E.U.-Japan free-trade deal expected to increase trade by 18 percent

While much of the world remains concerned about the long-term effects of the protectionist policies the United States has taken with China, Europe, Mexico and Canada, the European Union and Japan have taken steps to solidify their relationship with what is being called the E.U.’s largest bilateral trade agreement in its history.

According to an analysis released yesterday by market research firm Transport Intelligence (Ti), the total value of bilateral trade will reach €36 billion by 2035, or an increase of 18 percent over the next 17 years. During the same time period, E.U. exports to Japan are predicted to be 13.2 percent higher than they would have been without the trade deal, while for Japan’s exports to the E.U., would rise 23.5 percent, Ti said.
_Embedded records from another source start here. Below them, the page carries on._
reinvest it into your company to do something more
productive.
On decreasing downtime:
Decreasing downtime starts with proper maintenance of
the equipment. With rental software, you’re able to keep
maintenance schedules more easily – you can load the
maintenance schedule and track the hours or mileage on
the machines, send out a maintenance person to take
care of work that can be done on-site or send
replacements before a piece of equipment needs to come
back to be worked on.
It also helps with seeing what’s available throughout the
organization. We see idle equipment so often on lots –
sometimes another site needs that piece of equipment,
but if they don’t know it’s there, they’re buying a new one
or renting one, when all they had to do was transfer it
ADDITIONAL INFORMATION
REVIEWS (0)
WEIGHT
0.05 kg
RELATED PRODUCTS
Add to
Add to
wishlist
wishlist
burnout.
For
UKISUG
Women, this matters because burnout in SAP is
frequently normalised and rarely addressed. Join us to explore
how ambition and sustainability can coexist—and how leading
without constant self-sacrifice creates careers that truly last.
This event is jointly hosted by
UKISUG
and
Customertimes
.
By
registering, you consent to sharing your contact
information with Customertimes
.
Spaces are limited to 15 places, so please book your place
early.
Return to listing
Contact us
Under the Economic Partnership Agreement (EPA), as the deal is known, the E.U. has agreed to phase out its automotive sector tariffs over a number of years, while Japan said it will gradually remove its current tariffs on various agricultural products. EPA deal will mostly involve goods that are shipped by sea or land modes. However, some perishable or urgent, high-value goods that are normally sent by air may also be affected.

For instance, the E.U. has granted full liberalization of agricultural products, with some exceptions for rice. Japan, in turn, plans to ramp down tariffs and increase quotas for goods such as wine, dairy products, pork, beef, poultry and eggs, Ti said in its analysis. In addition, there will be a phasing-out of the E.U.’s 10 percent tariff on Japanese car imports over the next seven years, plus the elimination of most tariffs on car parts – many of which are often shipped by air during times of urgent need.

Two immediate beneficiaries may be Silk Way West Airways and Japan Airlines’ JAL Cargo subsidiary, which just signed a joint-venture agreement, enabling JAL Cargo to use Silk Way West’s airfreight capacity on flights between Azerbaijan and Japan.

The final goal of the deal, Ti added, will be the removal of tariffs on shipments of all industrial goods between Japan and the E.U. countries. The two entities will also fully align their international standards on product safety and environmental protection.

The EPA deal was signed last week, on July 17, but still has yet to be ratified by both parties. If passed, the terms would likely go into effect next year.